3.23.2011

Thoughts on The Incarnation

With Easter approaching I have been thinking a lot about the Incarnation.  Mostly, my thoughts have revolved around the unfathomable, almost comical nature of the incarnation.  I have always been able to understand Jesus as the man who walked around healing, teaching, preaching, dieing and rising. But over the last several weeks I have been meditating on the un-incarnatiablity of God, a fact that makes the Incarnation so scandalous.

I guess always imagined God-the-Father as just an older version of Jesus, the previous generation of divinity.  But this season I'm finding this view embarrassingly inadequate. We are speaking of the force that spoke the cosmos into being, who guides the moon and stars, not only around this planet, but around all the planets. This is the other who is so far beyond our understanding that words fall off the page they are so heavily inadequate to describe. This is the fire that is its own fuel. This is the water that is its own bowl. This is the love that blasts apart pleasure and leaves behind transformational joy.  This is the thread that holds all things together. This is the feeling of fear in the darkest part of the night. This is irreducible, the unknowable, present everywhere, yet untouchable anywhere.
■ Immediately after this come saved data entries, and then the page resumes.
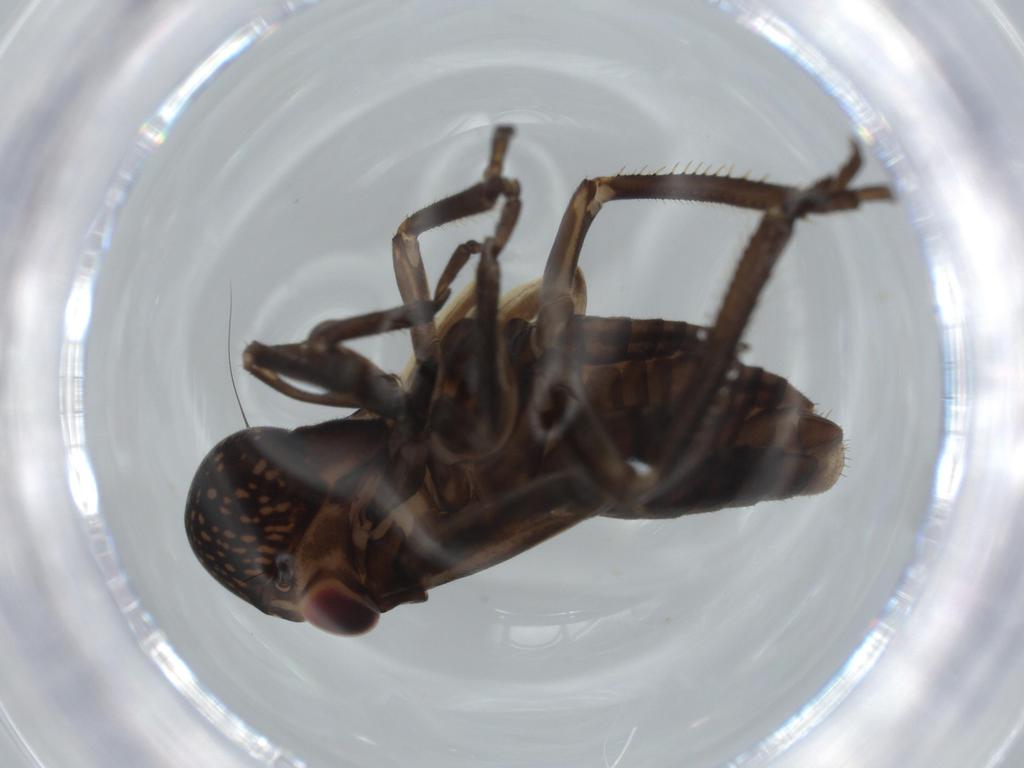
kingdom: Animalia
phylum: Arthropoda
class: Insecta
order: Hemiptera
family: Cicadellidae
This is what is poured into human form. 

I think I was mentally reverse-engineering the Incarnation back onto God-the-Father, creating what I think I may aptly call "Grandpa Jesus."  This was minimizing the mystery and beauty of the Incarnation.  How could something so not-created enter into the created world?  I don't know.  But it really doesn't matter how.  It matters that it somehow did

As I like to say, "Everything is possible, not everything is explainable."